Бобров выскочил на балкон. Он с удовольствием глотнул огромную порцию ночного воздуха. Он расстегнул почти до последней пуговицы рубашку и с наслаждением подставил своё разгорячённое потное тело под свежий, ночной и прохладный ветерок.
Вино вскружило ему голову, впереди до невообразимой дали горизонта в тёмно – сиреневой дымке плыла Москва. Огромная и жёлтая луна, похожая на сырный круг с дырочками лениво распласталась над спящим городом и бесчисленные звёзды своим мерцанием словно спорили с рубиновым отблеском соперниц на башнях Кремля. Так хотелось жить! Жить именно так, как живут хозяева этого дома, жить в таком роскошном доме и занимать такое престижное положение. Бобров, конечно, понимал, что эта роскошь для него практически недоступна. Но кто сказал, что нельзя стремиться к этому и пока у него был только единственный путь – хорошая учёба. Учёба – это свобода!
– Тебе нравится у нас? – неожиданно он услышал голос за спиной. Обернувшись, он увидел Наталью и принялся торопливо застёгивать рубашку. Немного помолчав, ответил невпопад:
– Жарко…немного…
– Да, скоро лето. Оставь…– она решительно засунула свою руку в распахнутую рубашку, почти сразу он ощутил лёгкий электрический шок от её прохладного и приятного прикосновения.
– Ну что, Сева Бобров, ведь я сегодня именинница. Ты не забыл? Ты будешь меня поздравлять или нет?
Свободной рукой она обила ему шею и, пригнув голову, крепко впилась в него губами.
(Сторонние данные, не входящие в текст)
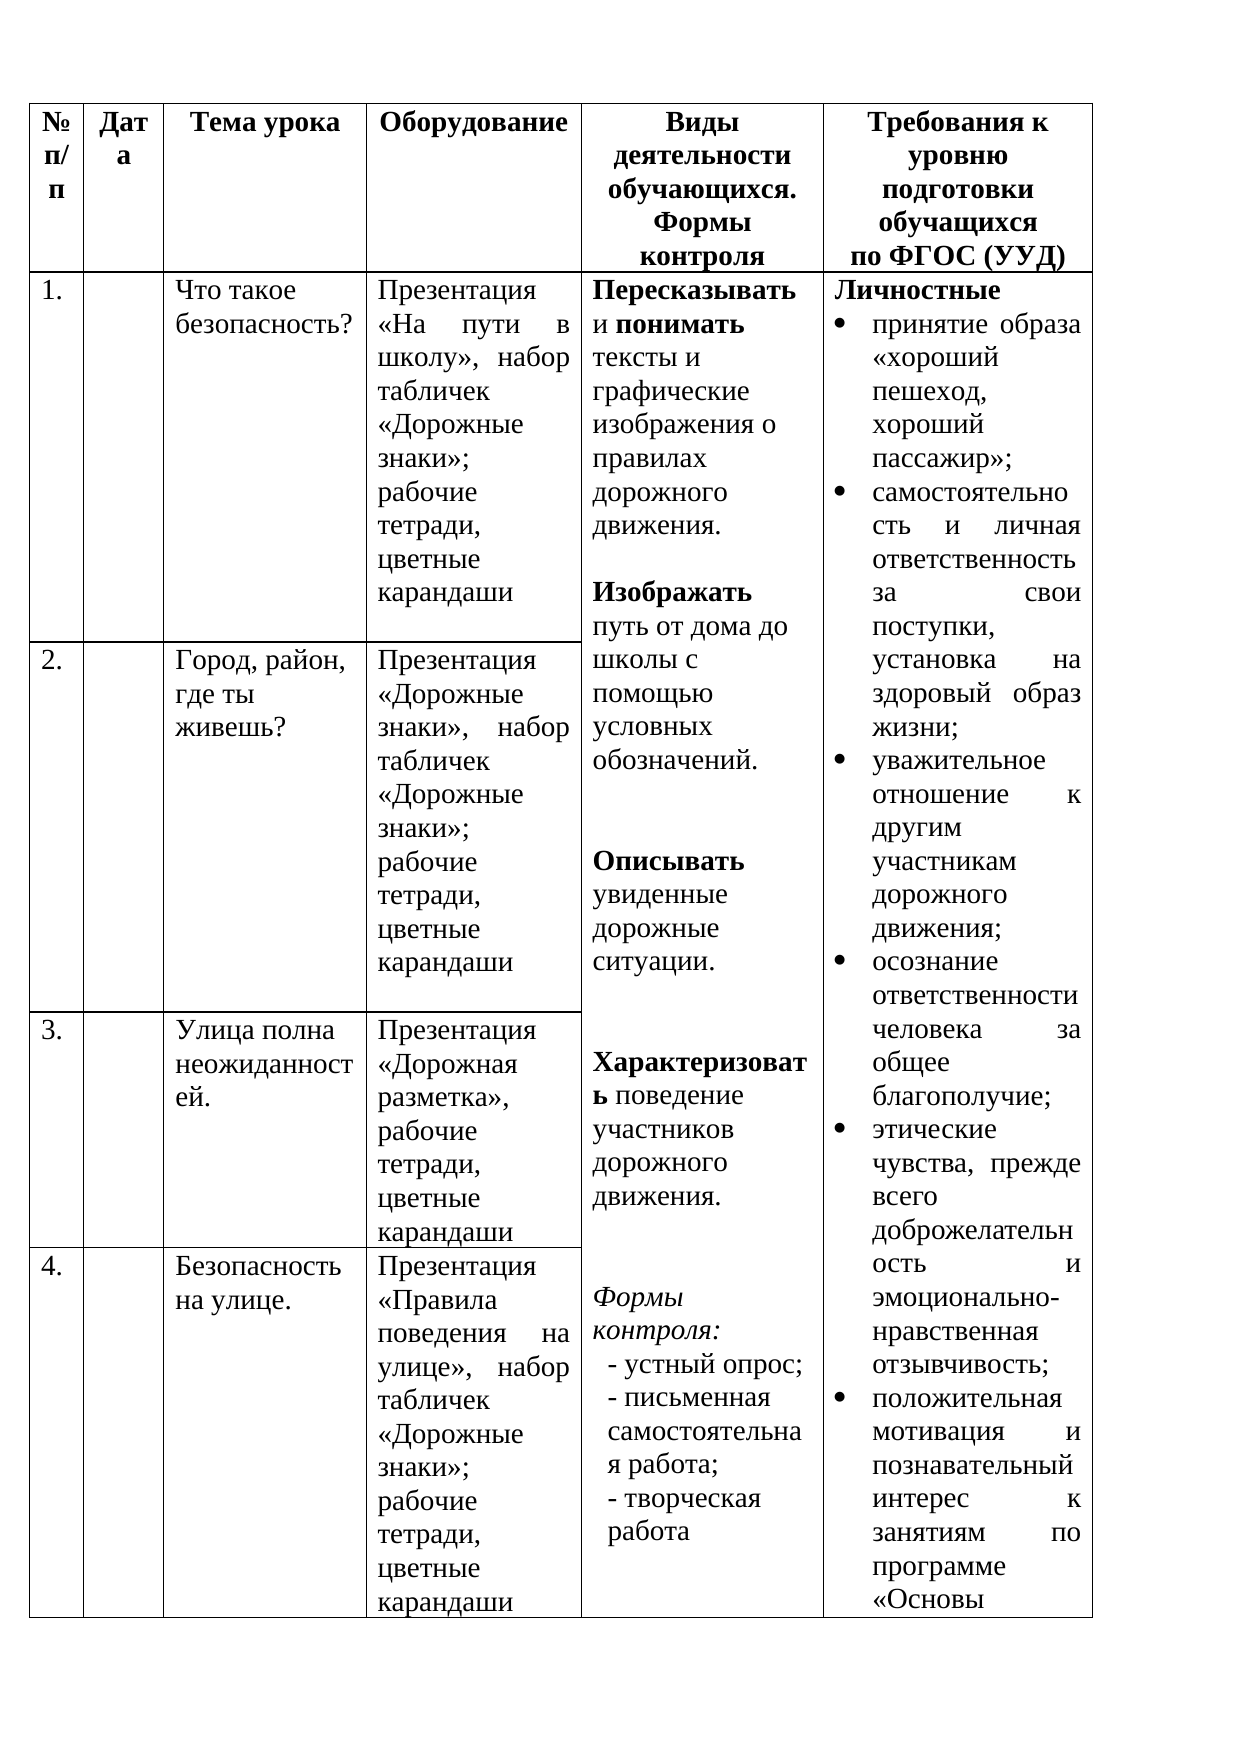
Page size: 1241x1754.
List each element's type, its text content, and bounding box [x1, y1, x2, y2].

table_cell 3. [30, 1013, 83, 1247]
table_header Виды деятельности обучающихся. Формы контроля [582, 104, 823, 271]
table_cell [84, 273, 163, 641]
table_header Тема урока [164, 104, 366, 271]
table_cell Улица полна неожиданностей. [164, 1013, 366, 1247]
table_cell 4. [30, 1248, 83, 1617]
table_cell [84, 643, 163, 1011]
table_cell [84, 1248, 163, 1617]
table_cell Личностные принятие образа «хороший пешеход, хороший пассажир»; самостоятельность и личная ответственность за свои поступки, установка на здоровый образ жизни; уважительное отношение к другим участникам дорожного движения; осознание ответственности человека за общее благополучие; этические чувства, прежде всего доброжелательность и эмоционально-нравственная отзывчивость; положительная мотивация и познавательный интерес к занятиям по программе «Основы безопасности дорожного движения»; способность к самооценке; начальные навыки сотрудничества в разных ситуациях. Метапредметные навыки контроля и самооценки процесса и результата деятельности; умение ставить и формулировать проблемы; навыки осознанного и произвольного построения сообщения в устной форме, в том числе творческого характера; установление причинно-следственных связей. Регулятивные использование речи для регуляции своего действия; адекватное восприятие предложений учителей, товарищей, родителей и других людей по исправлению допущенных ошибок; умение выделять и формулировать то, что уже усвоено и что еще нужно усвоить; умение соотносить правильность выбора, планирования, выполнения и результата действия с требованиями задачи. Коммуникативные В процессе обучения дети учатся: работать в группе, учитывать мнения партнеров; ставить вопросы; обращаться за помощью; формулировать свои затруднения; предлагать помощь и сотрудничество; слушать собеседника; договариваться и приходить к общему решению; формулировать собственное мнение и позицию; осуществлять взаимный контроль; адекватно оценивать собственное поведение и поведение окружающих. Предметные учащиеся должны знать название, назначение и расположение на дорогах дорожных знаков, дорожной разметки; значение сигналов светофора для транспорта и пешеходов; виды автомашин специального назначения; положения регулировщика,; виды перекрёстков; значения сигналов, подаваемых водителями транспортных средств; наиболее характерные и частые ошибки в поведении пешеходов на дорогах, приводящие к ДТП; должны уметь выбирать безопасные места при переходе проезжей части дороги; определять виды перекрёстков; пользоваться общественным транспортом; выполнять требования сигналов регулировщика и водителей транспортных средств. [824, 273, 1092, 1617]
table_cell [367, 1248, 581, 1617]
table_cell 2. [30, 643, 83, 1011]
table_header Дата [84, 104, 163, 271]
table_cell Презентация «Дорожная разметка», рабочие тетради, цветные карандаши [367, 1013, 581, 1247]
table_cell Что такое безопасность? [164, 273, 366, 641]
table_cell Город, район, где ты живешь? [164, 643, 366, 1011]
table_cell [164, 1248, 366, 1617]
table_header № п/п [30, 104, 83, 271]
table_header Требования к уровню подготовки обучащихся по ФГОС (УУД) [824, 104, 1092, 271]
table_cell 1. [30, 273, 83, 641]
table_cell Презентация «Дорожные знаки», набор табличек «Дорожные знаки»; рабочие тетради, цветные карандаши [367, 643, 581, 1011]
table_cell Презентация «На пути в школу», набор табличек «Дорожные знаки»; рабочие тетради, цветные карандаши [367, 273, 581, 641]
table_cell [84, 1013, 163, 1247]
table_cell Пересказывать и понимать тексты и графические изображения о правилах дорожного движения. Изображать путь от дома до школы с помощью условных обозначений. Описывать увиденные дорожные ситуации. Характеризовать поведение участников дорожного движения. Формы контроля: - устный опрос; - письменная самостоятельная работа; - творческая работа Исследовать (на основе непосредственных жизненных наблюдений) связи поведения участников дорожного движения и частотой ДТП. Проводить групповые наблюдения во время практических занятий. Различать дорожные знаки и дорожную разметку. Группировать дорожные знаки по назначению. Анализировать дорожную обстановку. Обсуждать в группах и объяснять правила поведения в различных дорожных ситуациях (в городе, за городом, в транспорте). Формы контроля: - устный опрос; - письменная самостоятельная работа; - творческая работа; - доклад Оценивать конкретные примеры поведения на дороге. Приводить примеры различных дорожных ситуаций. Определять виды перекрёстков. Сравнивать и различать сигналы светофора, регулировщика и водителей транспортных средств. Характеризовать условия, обеспечивающие безопасность при переходе дорог. Составлять рассказ по итогам практического занятия (тренинга). Формы контроля: - устный опрос; - письменная самостоятельная работа; - творческая работа Проводить групповые наблюдения во время экскурсий по микрорайону и в тренажёрный класс. Моделировать и оценивать различные ситуации поведения на дороге ив транспорте. Различать формы поведения, которые допустимы на дороге и в транспорте. Выбирать оптимальные формы поведения во взаимоотношениях с одноклассниками, взрослыми. Выявлять потенциально опасные ситуации для сохранения жизни и здоровья человека в условиях дорожного движения. Формы контроля: - устный опрос; - доклад; - письменная самостоятельная работа; - творческая работа; - контрольная работа [582, 273, 823, 1617]
table_header Оборудование [367, 104, 581, 271]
Школьный актовый зал был забит до отказа. Дело об исключении Боброва вызвало необыкновенный ажиотаж. Времена менялись на глазах, дирекция уже не могла принять единоличного решения, без учёта мнения педагогического совета, без учёта мнения школьного совета. Дирекция была категорична – исключить! В назидании остальным! Это надо же, так распускать руки, взять и при всех ударить товарища, просто так, без каких-либо объяснений и причин. После нескольких совещаний дирекции всё же удалось склонить на свою сторону большую часть педагогического совета. Скрепя сердцем, но педсовет всё-таки пообещал поддержать на общем школьном собрании решение администрации. Но неожиданно встал на дыбы Совет школьных старост. Обычно инертный и флегматичный, чаще всего ничего не решающий орган, на сей раз встал на защиту Боброва и именно благодаря школьному совету, и проводилось общее школьное собрание. Но положение Боброва всё равно было шатким. Администрация школы вместе с попечительским советом была полна решимости настоять на своём – исключить! Парочка переговоров с активом школьного совета и всё стало на свои места. Кому-то нужна была золотая медаль, кому-то направление на учёбу, кому-то просто хорошая отметка. Некому было встать на защиту Боброва, и чёрная перспектива исключения нависла над Севой Бобровым вполне реально.
Директор упорно добивался от Боброва выяснения истинных причин его проступка. Он даже попытался предложить компромисс. Бобров рассказывает на собрании, почему он ударил Сафонова, приносит ему свои извинения, а директор берётся лично уговорить Сафоновых, и младшего, и старшего пойти на мировую. Дело, к тому времени приобретало нешуточный резонанс.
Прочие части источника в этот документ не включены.